§ WHAT TO PRODUCE:
All of the entries are to be written out again verbatim.

>>

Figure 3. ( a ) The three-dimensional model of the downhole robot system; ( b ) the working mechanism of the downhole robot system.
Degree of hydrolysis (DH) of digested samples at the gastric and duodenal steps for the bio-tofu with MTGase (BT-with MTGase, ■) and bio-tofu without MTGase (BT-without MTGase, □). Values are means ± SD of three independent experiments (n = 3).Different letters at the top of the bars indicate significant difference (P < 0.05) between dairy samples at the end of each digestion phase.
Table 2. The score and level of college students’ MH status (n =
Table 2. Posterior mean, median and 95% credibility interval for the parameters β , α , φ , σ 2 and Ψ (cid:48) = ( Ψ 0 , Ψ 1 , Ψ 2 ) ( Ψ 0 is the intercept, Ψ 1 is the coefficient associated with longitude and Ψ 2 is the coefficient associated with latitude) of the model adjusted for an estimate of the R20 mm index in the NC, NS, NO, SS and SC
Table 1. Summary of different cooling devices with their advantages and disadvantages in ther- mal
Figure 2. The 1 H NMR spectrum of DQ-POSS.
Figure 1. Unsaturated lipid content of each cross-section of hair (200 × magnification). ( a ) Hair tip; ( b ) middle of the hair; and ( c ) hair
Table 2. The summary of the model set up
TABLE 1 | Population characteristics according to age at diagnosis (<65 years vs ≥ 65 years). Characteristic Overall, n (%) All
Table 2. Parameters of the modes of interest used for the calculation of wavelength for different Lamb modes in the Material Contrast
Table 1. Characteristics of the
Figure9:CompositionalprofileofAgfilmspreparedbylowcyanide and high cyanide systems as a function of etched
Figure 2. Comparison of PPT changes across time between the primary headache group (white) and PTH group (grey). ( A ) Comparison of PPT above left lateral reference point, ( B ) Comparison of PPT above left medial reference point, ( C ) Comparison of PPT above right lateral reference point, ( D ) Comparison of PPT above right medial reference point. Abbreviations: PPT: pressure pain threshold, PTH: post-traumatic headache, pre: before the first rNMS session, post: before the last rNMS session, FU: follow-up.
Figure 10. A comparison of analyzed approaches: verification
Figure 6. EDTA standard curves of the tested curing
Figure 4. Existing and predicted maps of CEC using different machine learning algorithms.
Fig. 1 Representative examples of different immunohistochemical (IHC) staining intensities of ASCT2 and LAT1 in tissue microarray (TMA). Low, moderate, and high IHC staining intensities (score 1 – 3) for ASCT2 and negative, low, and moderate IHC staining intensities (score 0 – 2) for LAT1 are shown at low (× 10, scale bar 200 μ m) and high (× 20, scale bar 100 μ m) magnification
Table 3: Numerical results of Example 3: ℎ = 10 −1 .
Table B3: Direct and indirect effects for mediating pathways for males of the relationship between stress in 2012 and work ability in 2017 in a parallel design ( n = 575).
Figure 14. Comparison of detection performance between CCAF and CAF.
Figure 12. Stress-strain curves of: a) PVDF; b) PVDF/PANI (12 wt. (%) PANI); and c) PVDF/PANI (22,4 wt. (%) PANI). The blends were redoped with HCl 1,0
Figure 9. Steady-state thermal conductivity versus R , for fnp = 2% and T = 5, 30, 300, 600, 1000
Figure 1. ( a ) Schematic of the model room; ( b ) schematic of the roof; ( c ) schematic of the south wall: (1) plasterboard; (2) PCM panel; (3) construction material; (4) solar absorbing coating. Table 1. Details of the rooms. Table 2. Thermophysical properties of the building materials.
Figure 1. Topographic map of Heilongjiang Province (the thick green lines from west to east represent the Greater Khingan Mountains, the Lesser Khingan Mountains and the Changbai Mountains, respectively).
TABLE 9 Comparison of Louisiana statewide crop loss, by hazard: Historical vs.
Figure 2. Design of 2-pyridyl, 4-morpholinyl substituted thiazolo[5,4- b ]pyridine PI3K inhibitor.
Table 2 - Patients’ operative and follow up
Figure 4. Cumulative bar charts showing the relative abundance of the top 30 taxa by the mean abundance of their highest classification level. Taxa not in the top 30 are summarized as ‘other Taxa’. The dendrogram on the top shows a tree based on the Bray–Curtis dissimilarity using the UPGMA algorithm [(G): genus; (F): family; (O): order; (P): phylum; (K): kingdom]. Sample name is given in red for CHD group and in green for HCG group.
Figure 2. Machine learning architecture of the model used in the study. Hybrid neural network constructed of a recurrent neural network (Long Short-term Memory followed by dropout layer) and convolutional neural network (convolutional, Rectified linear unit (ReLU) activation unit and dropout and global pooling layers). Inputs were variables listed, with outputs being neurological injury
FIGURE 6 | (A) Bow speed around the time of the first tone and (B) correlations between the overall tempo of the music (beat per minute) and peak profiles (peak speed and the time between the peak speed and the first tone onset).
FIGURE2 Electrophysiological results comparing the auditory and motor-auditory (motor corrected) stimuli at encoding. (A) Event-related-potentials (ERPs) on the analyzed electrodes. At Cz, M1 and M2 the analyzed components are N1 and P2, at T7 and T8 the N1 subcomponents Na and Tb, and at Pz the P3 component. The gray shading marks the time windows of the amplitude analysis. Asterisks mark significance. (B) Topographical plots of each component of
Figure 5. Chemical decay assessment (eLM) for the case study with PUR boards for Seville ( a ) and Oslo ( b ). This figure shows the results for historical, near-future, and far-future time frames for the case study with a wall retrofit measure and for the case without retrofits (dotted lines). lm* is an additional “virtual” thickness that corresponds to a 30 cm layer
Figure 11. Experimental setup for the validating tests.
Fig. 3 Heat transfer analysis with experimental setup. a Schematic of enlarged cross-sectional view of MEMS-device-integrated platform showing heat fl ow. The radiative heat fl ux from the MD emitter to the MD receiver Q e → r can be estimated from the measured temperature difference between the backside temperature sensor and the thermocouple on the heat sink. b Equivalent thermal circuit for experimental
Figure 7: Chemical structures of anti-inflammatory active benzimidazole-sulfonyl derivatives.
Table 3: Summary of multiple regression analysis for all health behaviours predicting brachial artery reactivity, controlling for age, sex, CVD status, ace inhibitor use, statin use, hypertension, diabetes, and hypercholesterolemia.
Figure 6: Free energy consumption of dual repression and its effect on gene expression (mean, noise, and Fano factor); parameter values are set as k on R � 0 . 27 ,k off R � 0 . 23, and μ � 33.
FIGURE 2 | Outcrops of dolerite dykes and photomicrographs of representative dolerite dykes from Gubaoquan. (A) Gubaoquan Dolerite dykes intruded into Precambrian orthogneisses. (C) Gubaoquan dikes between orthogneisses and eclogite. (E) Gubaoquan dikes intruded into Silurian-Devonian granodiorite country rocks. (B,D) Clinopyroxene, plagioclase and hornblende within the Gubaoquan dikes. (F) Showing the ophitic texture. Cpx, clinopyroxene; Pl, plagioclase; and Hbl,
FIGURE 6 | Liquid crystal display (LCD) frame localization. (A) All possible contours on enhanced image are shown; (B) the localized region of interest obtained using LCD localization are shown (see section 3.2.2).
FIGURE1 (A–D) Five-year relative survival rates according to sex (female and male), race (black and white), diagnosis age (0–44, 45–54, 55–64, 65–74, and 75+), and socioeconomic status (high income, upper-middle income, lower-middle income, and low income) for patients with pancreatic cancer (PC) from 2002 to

<<

§ FINAL ANSWER:
Figure 3. ( a ) The three-dimensional model of the downhole robot system; ( b ) the working mechanism of the downhole robot system.
Degree of hydrolysis (DH) of digested samples at the gastric and duodenal steps for the bio-tofu with MTGase (BT-with MTGase, ■) and bio-tofu without MTGase (BT-without MTGase, □). Values are means ± SD of three independent experiments (n = 3).Different letters at the top of the bars indicate significant difference (P < 0.05) between dairy samples at the end of each digestion phase.
Table 2. The score and level of college students’ MH status (n =
Table 2. Posterior mean, median and 95% credibility interval for the parameters β , α , φ , σ 2 and Ψ (cid:48) = ( Ψ 0 , Ψ 1 , Ψ 2 ) ( Ψ 0 is the intercept, Ψ 1 is the coefficient associated with longitude and Ψ 2 is the coefficient associated with latitude) of the model adjusted for an estimate of the R20 mm index in the NC, NS, NO, SS and SC
Table 1. Summary of different cooling devices with their advantages and disadvantages in ther- mal
Figure 2. The 1 H NMR spectrum of DQ-POSS.
Figure 1. Unsaturated lipid content of each cross-section of hair (200 × magnification). ( a ) Hair tip; ( b ) middle of the hair; and ( c ) hair
Table 2. The summary of the model set up
TABLE 1 | Population characteristics according to age at diagnosis (<65 years vs ≥ 65 years). Characteristic Overall, n (%) All
Table 2. Parameters of the modes of interest used for the calculation of wavelength for different Lamb modes in the Material Contrast
Table 1. Characteristics of the
Figure9:CompositionalprofileofAgfilmspreparedbylowcyanide and high cyanide systems as a function of etched
Figure 2. Comparison of PPT changes across time between the primary headache group (white) and PTH group (grey). ( A ) Comparison of PPT above left lateral reference point, ( B ) Comparison of PPT above left medial reference point, ( C ) Comparison of PPT above right lateral reference point, ( D ) Comparison of PPT above right medial reference point. Abbreviations: PPT: pressure pain threshold, PTH: post-traumatic headache, pre: before the first rNMS session, post: before the last rNMS session, FU: follow-up.
Figure 10. A comparison of analyzed approaches: verification
Figure 6. EDTA standard curves of the tested curing
Figure 4. Existing and predicted maps of CEC using different machine learning algorithms.
Fig. 1 Representative examples of different immunohistochemical (IHC) staining intensities of ASCT2 and LAT1 in tissue microarray (TMA). Low, moderate, and high IHC staining intensities (score 1 – 3) for ASCT2 and negative, low, and moderate IHC staining intensities (score 0 – 2) for LAT1 are shown at low (× 10, scale bar 200 μ m) and high (× 20, scale bar 100 μ m) magnification
Table 3: Numerical results of Example 3: ℎ = 10 −1 .
Table B3: Direct and indirect effects for mediating pathways for males of the relationship between stress in 2012 and work ability in 2017 in a parallel design ( n = 575).
Figure 14. Comparison of detection performance between CCAF and CAF.
Figure 12. Stress-strain curves of: a) PVDF; b) PVDF/PANI (12 wt. (%) PANI); and c) PVDF/PANI (22,4 wt. (%) PANI). The blends were redoped with HCl 1,0
Figure 9. Steady-state thermal conductivity versus R , for fnp = 2% and T = 5, 30, 300, 600, 1000
Figure 1. ( a ) Schematic of the model room; ( b ) schematic of the roof; ( c ) schematic of the south wall: (1) plasterboard; (2) PCM panel; (3) construction material; (4) solar absorbing coating. Table 1. Details of the rooms. Table 2. Thermophysical properties of the building materials.
Figure 1. Topographic map of Heilongjiang Province (the thick green lines from west to east represent the Greater Khingan Mountains, the Lesser Khingan Mountains and the Changbai Mountains, respectively).
TABLE 9 Comparison of Louisiana statewide crop loss, by hazard: Historical vs.
Figure 2. Design of 2-pyridyl, 4-morpholinyl substituted thiazolo[5,4- b ]pyridine PI3K inhibitor.
Table 2 - Patients’ operative and follow up
Figure 4. Cumulative bar charts showing the relative abundance of the top 30 taxa by the mean abundance of their highest classification level. Taxa not in the top 30 are summarized as ‘other Taxa’. The dendrogram on the top shows a tree based on the Bray–Curtis dissimilarity using the UPGMA algorithm [(G): genus; (F): family; (O): order; (P): phylum; (K): kingdom]. Sample name is given in red for CHD group and in green for HCG group.
Figure 2. Machine learning architecture of the model used in the study. Hybrid neural network constructed of a recurrent neural network (Long Short-term Memory followed by dropout layer) and convolutional neural network (convolutional, Rectified linear unit (ReLU) activation unit and dropout and global pooling layers). Inputs were variables listed, with outputs being neurological injury
FIGURE 6 | (A) Bow speed around the time of the first tone and (B) correlations between the overall tempo of the music (beat per minute) and peak profiles (peak speed and the time between the peak speed and the first tone onset).
FIGURE2 Electrophysiological results comparing the auditory and motor-auditory (motor corrected) stimuli at encoding. (A) Event-related-potentials (ERPs) on the analyzed electrodes. At Cz, M1 and M2 the analyzed components are N1 and P2, at T7 and T8 the N1 subcomponents Na and Tb, and at Pz the P3 component. The gray shading marks the time windows of the amplitude analysis. Asterisks mark significance. (B) Topographical plots of each component of
Figure 5. Chemical decay assessment (eLM) for the case study with PUR boards for Seville ( a ) and Oslo ( b ). This figure shows the results for historical, near-future, and far-future time frames for the case study with a wall retrofit measure and for the case without retrofits (dotted lines). lm* is an additional “virtual” thickness that corresponds to a 30 cm layer
Figure 11. Experimental setup for the validating tests.
Fig. 3 Heat transfer analysis with experimental setup. a Schematic of enlarged cross-sectional view of MEMS-device-integrated platform showing heat fl ow. The radiative heat fl ux from the MD emitter to the MD receiver Q e → r can be estimated from the measured temperature difference between the backside temperature sensor and the thermocouple on the heat sink. b Equivalent thermal circuit for experimental
Figure 7: Chemical structures of anti-inflammatory active benzimidazole-sulfonyl derivatives.
Table 3: Summary of multiple regression analysis for all health behaviours predicting brachial artery reactivity, controlling for age, sex, CVD status, ace inhibitor use, statin use, hypertension, diabetes, and hypercholesterolemia.
Figure 6: Free energy consumption of dual repression and its effect on gene expression (mean, noise, and Fano factor); parameter values are set as k on R � 0 . 27 ,k off R � 0 . 23, and μ � 33.
FIGURE 2 | Outcrops of dolerite dykes and photomicrographs of representative dolerite dykes from Gubaoquan. (A) Gubaoquan Dolerite dykes intruded into Precambrian orthogneisses. (C) Gubaoquan dikes between orthogneisses and eclogite. (E) Gubaoquan dikes intruded into Silurian-Devonian granodiorite country rocks. (B,D) Clinopyroxene, plagioclase and hornblende within the Gubaoquan dikes. (F) Showing the ophitic texture. Cpx, clinopyroxene; Pl, plagioclase; and Hbl,
FIGURE 6 | Liquid crystal display (LCD) frame localization. (A) All possible contours on enhanced image are shown; (B) the localized region of interest obtained using LCD localization are shown (see section 3.2.2).
FIGURE1 (A–D) Five-year relative survival rates according to sex (female and male), race (black and white), diagnosis age (0–44, 45–54, 55–64, 65–74, and 75+), and socioeconomic status (high income, upper-middle income, lower-middle income, and low income) for patients with pancreatic cancer (PC) from 2002 to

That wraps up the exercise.